The best part is how he conveniently omits the fact that US uses Cellibrite as well https://appleinsider.com/articles/20/12/11/cellebrite-and-other-iphone-hacking-tools-purchased-by-us-public-schools
They also hadn’t updated their public codebase in over a year, until they received so much backlash over it that they had to do so. They are def not to be trusted.
yeah I find Signal to be very sus
I feel like most of the “pro-privacy” options are honeypots designed to catch the kind of people who’d use pro-privacy options
The rabbit hole goes pretty deep, but heres where a lot of it starts.
Yeah, I think that if you really want something really private you pretty much have to host your own. This is why I like stuff like Matrix where anybody can run their own server and control who has access to it.
Well, he does say “and elsewhere.” 😉
those less known countries :)
liberalism is making excuses with a winky face
What is this saying, exactly?
Its the main dev of signal, moxie, who’s an anarcho imperialist, criticizing another security company for not solely working for the US gov like he does.
I didn’t know he does work with the US government. Sounds scary. Is he implementing backdoors or something like that?
Considering he lists two US allies, Turkey and the UAE, in his list of bad countries he seems to be a bit of a useful idiot.
Regardless of how you feel about Moxie, my takeaway is that if you live in one of the countries serviced by Cellebrite, make sure you really check your phone for vulnerabilities. Otherwise, use Signal (or any other chat service) at your own risk. ¯_(ツ)_/¯
didn’t Signal get accused of farming user data? if I’m remembering that right, then this is the pot calling the kettle black… but also the pot calling the kettle black, while also interjecting that their own perceived notions about the people who use kettles proves that the kettle is worse than it is.
I don’t generally give a shit about using any of these apps, I barely know what they do, but c’mon Signal, get your shit together.
They do, which is illegal to verify, because any US based company isn’t allowed to notify the public if its been asked by the US government to hand over its data. Many of us are not going to be surprised when signal turns out to be Crypto AG all over again.
Either way signal’s main identifier is phone numbers, which is tied to your identity. So even if the message contents are properly E2EE, they still have a connection map, as in names and addresses, of who contacted who at what time.
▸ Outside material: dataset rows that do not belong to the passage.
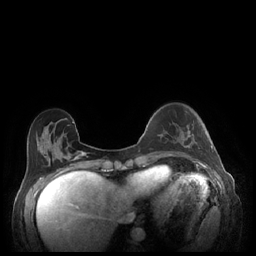
Breast MRI (dynamic contrast-enhanced), one axial slice. Slice 64 of 248 in the series (ordered by position). Dynamic contrast-enhanced series, time point 2 of 7 at this slice position (early post-contrast). 1.5 T. TE 1.9 ms, TR 4.1 ms. 256 × 256 image matrix, field of view 320 × 320 mm. Female patient.
Structures marked on this image (semi-automatic segmentation, software-assisted and operator-edited):
- enhancing-tissue mask used for the functional tumour volume (all voxels passing the contrast-enhancement thresholds inside the analysis volume; usually the tumour): box from (x=182, y=126) to (x=213, y=149) px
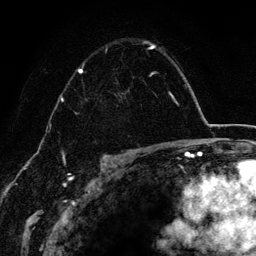
Breast MRI (dynamic contrast-enhanced), one axial slice. Slice 93 of 134 in the series (ordered by position). Cropped to one breast. Dynamic contrast-enhanced series, time point 2 of 6 at this slice position (early post-contrast). 3 T. TE 4.2 ms, TR 7.9 ms. 256 × 256 image matrix, field of view 170 × 170 mm. Female patient.
Structures marked on this image (semi-automatic segmentation, software-assisted and operator-edited):
- enhancing-tissue mask used for the functional tumour volume (all voxels passing the contrast-enhancement thresholds inside the analysis volume; usually the tumour): bounding box <77,41,156,76> (left, top, right, bottom; pixels)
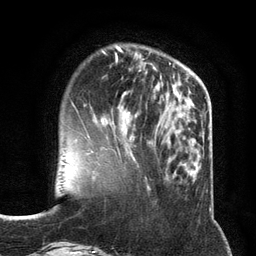
Breast MRI (dynamic contrast-enhanced), one axial slice; position 38 of 134 along the scan axis; cropped to one breast; dynamic contrast-enhanced series, time point 2 of 6 at this slice position (early post-contrast); 3 T; TE 2.8 ms, TR 7.3 ms; 1.2 mm slice thickness; 256 × 256 image matrix, field of view 180 × 180 mm. Female patient.
Outlined on this slice (semi-automatic segmentation, software-assisted and operator-edited):
- enhancing-tissue mask used for the functional tumour volume (all voxels passing the contrast-enhancement thresholds inside the analysis volume; usually the tumour): box from (x=87, y=112) to (x=137, y=135) px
And of course its a US company so that makes it inherently insecure.
Even just reading this a while back put me off Signal: Drew DeVault - I don’t trust Signal
Then I learned Dmitry Kleiner (author of the Telekommunist Manifesto) has also been incredibly critical of Signal for accepting US Government cash. He’s made references to it in several tweets, and I trust his work, but I haven’t cared to look myself. I couldn’t find the tweets after a quick search but if someone is more thorough than I am then he’s at @dmytri@twitter.com.
I continue to use Signal cautiously, as I have some folks on Signal. But I won’t do any organising on it.